### Material for this exercise
Start of Block

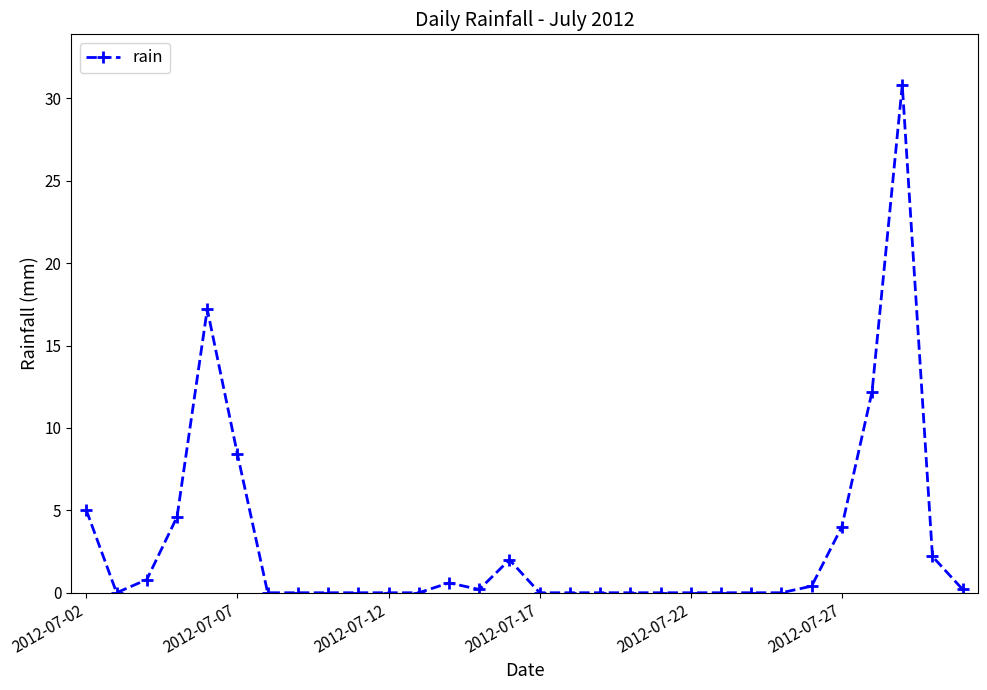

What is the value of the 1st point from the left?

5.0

End of Block
Start of Block

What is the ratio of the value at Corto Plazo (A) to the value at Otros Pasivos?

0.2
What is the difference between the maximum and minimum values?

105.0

End of Block
Start of Block

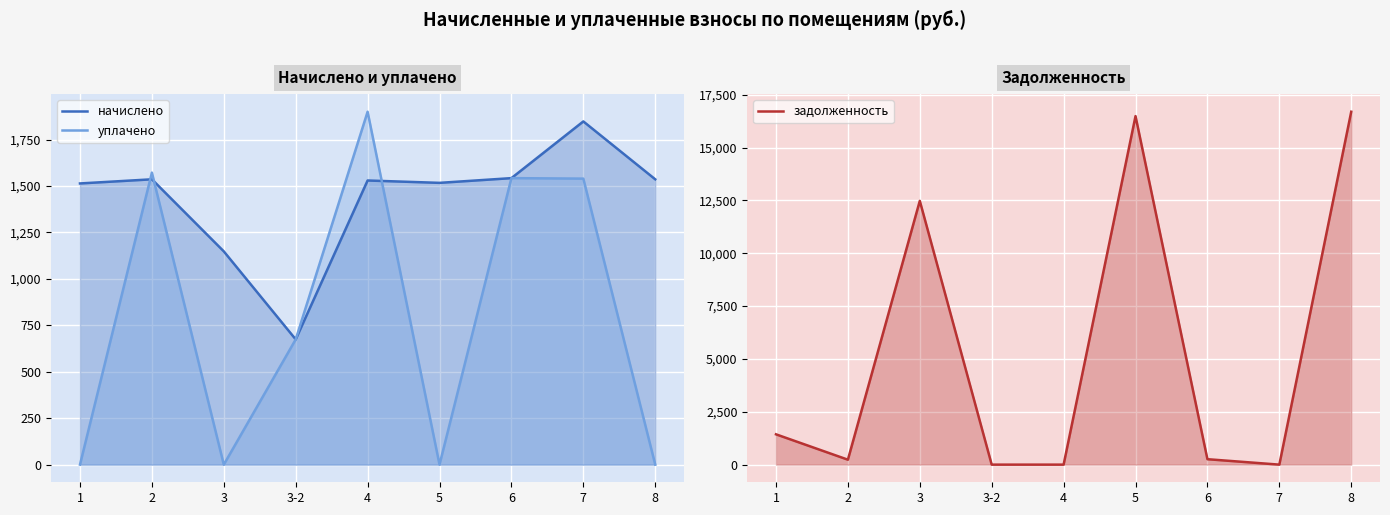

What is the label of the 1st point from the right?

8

End of Block

### Goal of the exercise
Swap "maximum" for "largest" in everything from the line containing "What is the ratio" down to the line containing "What is the difference", leaving the rest of that data unchanged.

### Written response
What is the ratio of the value at Corto Plazo (A) to the value at Otros Pasivos?

0.2
What is the difference between the largest and minimum values?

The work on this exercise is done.